SUPPLIED MATERIAL
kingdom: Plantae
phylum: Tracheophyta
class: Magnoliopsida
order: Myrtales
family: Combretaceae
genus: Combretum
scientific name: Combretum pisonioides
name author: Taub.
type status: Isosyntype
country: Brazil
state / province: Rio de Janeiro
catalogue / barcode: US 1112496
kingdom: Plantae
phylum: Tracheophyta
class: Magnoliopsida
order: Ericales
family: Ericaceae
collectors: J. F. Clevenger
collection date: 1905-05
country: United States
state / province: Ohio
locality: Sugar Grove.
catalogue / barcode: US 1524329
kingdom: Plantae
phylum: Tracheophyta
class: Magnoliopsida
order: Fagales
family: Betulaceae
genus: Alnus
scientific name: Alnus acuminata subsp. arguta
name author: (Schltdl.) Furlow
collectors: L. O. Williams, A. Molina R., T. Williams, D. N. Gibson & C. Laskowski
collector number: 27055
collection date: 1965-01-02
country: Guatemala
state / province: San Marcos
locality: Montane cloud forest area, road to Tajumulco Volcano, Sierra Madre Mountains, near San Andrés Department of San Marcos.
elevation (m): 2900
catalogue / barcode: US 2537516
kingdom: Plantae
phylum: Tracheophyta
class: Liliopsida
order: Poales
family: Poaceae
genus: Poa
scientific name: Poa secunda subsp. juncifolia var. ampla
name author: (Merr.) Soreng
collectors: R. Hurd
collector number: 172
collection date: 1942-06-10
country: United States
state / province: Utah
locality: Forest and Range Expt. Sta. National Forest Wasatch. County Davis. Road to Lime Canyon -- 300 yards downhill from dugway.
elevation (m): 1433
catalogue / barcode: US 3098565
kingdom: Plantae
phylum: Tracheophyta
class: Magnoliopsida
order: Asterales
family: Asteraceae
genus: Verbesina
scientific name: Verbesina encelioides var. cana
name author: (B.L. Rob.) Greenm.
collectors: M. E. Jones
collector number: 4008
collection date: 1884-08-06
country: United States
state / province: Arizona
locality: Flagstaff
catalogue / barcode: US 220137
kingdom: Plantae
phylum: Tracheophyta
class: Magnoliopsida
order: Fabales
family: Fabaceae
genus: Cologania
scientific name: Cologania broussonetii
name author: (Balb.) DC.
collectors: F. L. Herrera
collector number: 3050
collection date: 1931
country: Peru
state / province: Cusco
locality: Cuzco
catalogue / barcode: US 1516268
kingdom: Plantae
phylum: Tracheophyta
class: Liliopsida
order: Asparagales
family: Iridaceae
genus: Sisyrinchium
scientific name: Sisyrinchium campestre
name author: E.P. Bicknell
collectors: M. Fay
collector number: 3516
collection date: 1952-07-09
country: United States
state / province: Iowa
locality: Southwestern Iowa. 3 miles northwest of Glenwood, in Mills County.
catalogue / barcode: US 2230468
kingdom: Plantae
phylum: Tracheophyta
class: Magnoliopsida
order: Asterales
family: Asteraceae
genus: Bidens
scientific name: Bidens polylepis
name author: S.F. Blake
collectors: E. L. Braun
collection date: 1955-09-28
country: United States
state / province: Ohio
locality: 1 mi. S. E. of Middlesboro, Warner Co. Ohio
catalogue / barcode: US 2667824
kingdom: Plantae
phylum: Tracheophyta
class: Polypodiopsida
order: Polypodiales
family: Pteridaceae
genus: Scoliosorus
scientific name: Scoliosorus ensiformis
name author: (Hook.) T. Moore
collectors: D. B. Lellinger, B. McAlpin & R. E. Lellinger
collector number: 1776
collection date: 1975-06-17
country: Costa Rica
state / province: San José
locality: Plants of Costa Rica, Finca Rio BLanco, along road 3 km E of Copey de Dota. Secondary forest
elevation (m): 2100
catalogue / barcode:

YOUR GOAL
Rewrite the rows starting at the one containing "locality: Cuzco" and ending at the one containing "scientific name: Scoliosorus ensiformis", substituting "date collected" for "collection date" and leaving everything else unchanged.

SOLUTION
locality: Cuzco
catalogue / barcode: US 1516268
kingdom: Plantae
phylum: Tracheophyta
class: Liliopsida
order: Asparagales
family: Iridaceae
genus: Sisyrinchium
scientific name: Sisyrinchium campestre
name author: E.P. Bicknell
collectors: M. Fay
collector number: 3516
date collected: 1952-07-09
country: United States
state / province: Iowa
locality: Southwestern Iowa. 3 miles northwest of Glenwood, in Mills County.
catalogue / barcode: US 2230468
kingdom: Plantae
phylum: Tracheophyta
class: Magnoliopsida
order: Asterales
family: Asteraceae
genus: Bidens
scientific name: Bidens polylepis
name author: S.F. Blake
collectors: E. L. Braun
date collected: 1955-09-28
country: United States
state / province: Ohio
locality: 1 mi. S. E. of Middlesboro, Warner Co. Ohio
catalogue / barcode: US 2667824
kingdom: Plantae
phylum: Tracheophyta
class: Polypodiopsida
order: Polypodiales
family: Pteridaceae
genus: Scoliosorus
scientific name: Scoliosorus ensiformis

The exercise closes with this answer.